[Start of section]

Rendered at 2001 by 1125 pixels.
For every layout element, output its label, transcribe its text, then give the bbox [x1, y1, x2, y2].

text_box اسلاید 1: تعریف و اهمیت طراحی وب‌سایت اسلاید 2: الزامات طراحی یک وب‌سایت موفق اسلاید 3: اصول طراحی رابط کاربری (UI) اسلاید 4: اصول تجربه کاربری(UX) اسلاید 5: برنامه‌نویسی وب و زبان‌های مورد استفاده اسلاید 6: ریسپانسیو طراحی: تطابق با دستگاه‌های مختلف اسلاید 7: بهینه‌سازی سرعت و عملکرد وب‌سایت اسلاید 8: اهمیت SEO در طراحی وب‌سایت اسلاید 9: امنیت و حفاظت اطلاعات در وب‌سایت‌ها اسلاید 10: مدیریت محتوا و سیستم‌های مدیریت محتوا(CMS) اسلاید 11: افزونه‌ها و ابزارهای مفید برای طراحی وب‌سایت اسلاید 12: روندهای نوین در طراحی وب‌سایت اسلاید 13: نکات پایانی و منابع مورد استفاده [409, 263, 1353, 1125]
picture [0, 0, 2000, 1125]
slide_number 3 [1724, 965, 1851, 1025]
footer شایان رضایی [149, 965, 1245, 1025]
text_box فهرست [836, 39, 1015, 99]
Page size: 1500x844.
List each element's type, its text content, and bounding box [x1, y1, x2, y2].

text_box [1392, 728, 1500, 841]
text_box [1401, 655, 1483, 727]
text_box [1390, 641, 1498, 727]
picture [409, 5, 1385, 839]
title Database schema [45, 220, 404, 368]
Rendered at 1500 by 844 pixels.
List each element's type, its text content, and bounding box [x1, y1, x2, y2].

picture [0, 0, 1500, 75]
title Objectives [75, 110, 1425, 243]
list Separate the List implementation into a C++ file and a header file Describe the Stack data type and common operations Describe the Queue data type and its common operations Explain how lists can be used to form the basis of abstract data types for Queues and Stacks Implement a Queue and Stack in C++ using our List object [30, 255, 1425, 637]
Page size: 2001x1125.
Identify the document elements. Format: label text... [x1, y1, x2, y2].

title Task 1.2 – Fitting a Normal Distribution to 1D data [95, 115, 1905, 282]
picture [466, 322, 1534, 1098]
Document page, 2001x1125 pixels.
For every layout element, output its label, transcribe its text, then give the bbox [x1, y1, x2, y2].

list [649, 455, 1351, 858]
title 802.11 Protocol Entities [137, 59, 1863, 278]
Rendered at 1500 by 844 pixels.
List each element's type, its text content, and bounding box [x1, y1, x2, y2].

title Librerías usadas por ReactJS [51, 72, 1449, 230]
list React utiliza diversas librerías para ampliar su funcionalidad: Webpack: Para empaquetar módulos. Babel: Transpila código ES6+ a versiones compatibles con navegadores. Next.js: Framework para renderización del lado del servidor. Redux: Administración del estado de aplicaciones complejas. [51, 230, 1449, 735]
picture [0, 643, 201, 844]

[End of section]

**Problem requirements**
Type the records again in full, matching them exactly.

**Exercise response**
Rendered at 2001 by 1125 pixels.
For every layout element, output its label, transcribe its text, then give the bbox [x1, y1, x2, y2].

text_box اسلاید 1: تعریف و اهمیت طراحی وب‌سایت اسلاید 2: الزامات طراحی یک وب‌سایت موفق اسلاید 3: اصول طراحی رابط کاربری (UI) اسلاید 4: اصول تجربه کاربری(UX) اسلاید 5: برنامه‌نویسی وب و زبان‌های مورد استفاده اسلاید 6: ریسپانسیو طراحی: تطابق با دستگاه‌های مختلف اسلاید 7: بهینه‌سازی سرعت و عملکرد وب‌سایت اسلاید 8: اهمیت SEO در طراحی وب‌سایت اسلاید 9: امنیت و حفاظت اطلاعات در وب‌سایت‌ها اسلاید 10: مدیریت محتوا و سیستم‌های مدیریت محتوا(CMS) اسلاید 11: افزونه‌ها و ابزارهای مفید برای طراحی وب‌سایت اسلاید 12: روندهای نوین در طراحی وب‌سایت اسلاید 13: نکات پایانی و منابع مورد استفاده [409, 263, 1353, 1125]
picture [0, 0, 2000, 1125]
slide_number 3 [1724, 965, 1851, 1025]
footer شایان رضایی [149, 965, 1245, 1025]
text_box فهرست [836, 39, 1015, 99]
Page size: 1500x844.
List each element's type, its text content, and bounding box [x1, y1, x2, y2].

text_box [1392, 728, 1500, 841]
text_box [1401, 655, 1483, 727]
text_box [1390, 641, 1498, 727]
picture [409, 5, 1385, 839]
title Database schema [45, 220, 404, 368]
Rendered at 1500 by 844 pixels.
List each element's type, its text content, and bounding box [x1, y1, x2, y2].

picture [0, 0, 1500, 75]
title Objectives [75, 110, 1425, 243]
list Separate the List implementation into a C++ file and a header file Describe the Stack data type and common operations Describe the Queue data type and its common operations Explain how lists can be used to form the basis of abstract data types for Queues and Stacks Implement a Queue and Stack in C++ using our List object [30, 255, 1425, 637]
Page size: 2001x1125.
Identify the document elements. Format: label text... [x1, y1, x2, y2].

title Task 1.2 – Fitting a Normal Distribution to 1D data [95, 115, 1905, 282]
picture [466, 322, 1534, 1098]
Document page, 2001x1125 pixels.
For every layout element, output its label, transcribe its text, then give the bbox [x1, y1, x2, y2].

list [649, 455, 1351, 858]
title 802.11 Protocol Entities [137, 59, 1863, 278]
Rendered at 1500 by 844 pixels.
List each element's type, its text content, and bounding box [x1, y1, x2, y2].

title Librerías usadas por ReactJS [51, 72, 1449, 230]
list React utiliza diversas librerías para ampliar su funcionalidad: Webpack: Para empaquetar módulos. Babel: Transpila código ES6+ a versiones compatibles con navegadores. Next.js: Framework para renderización del lado del servidor. Redux: Administración del estado de aplicaciones complejas. [51, 230, 1449, 735]
picture [0, 643, 201, 844]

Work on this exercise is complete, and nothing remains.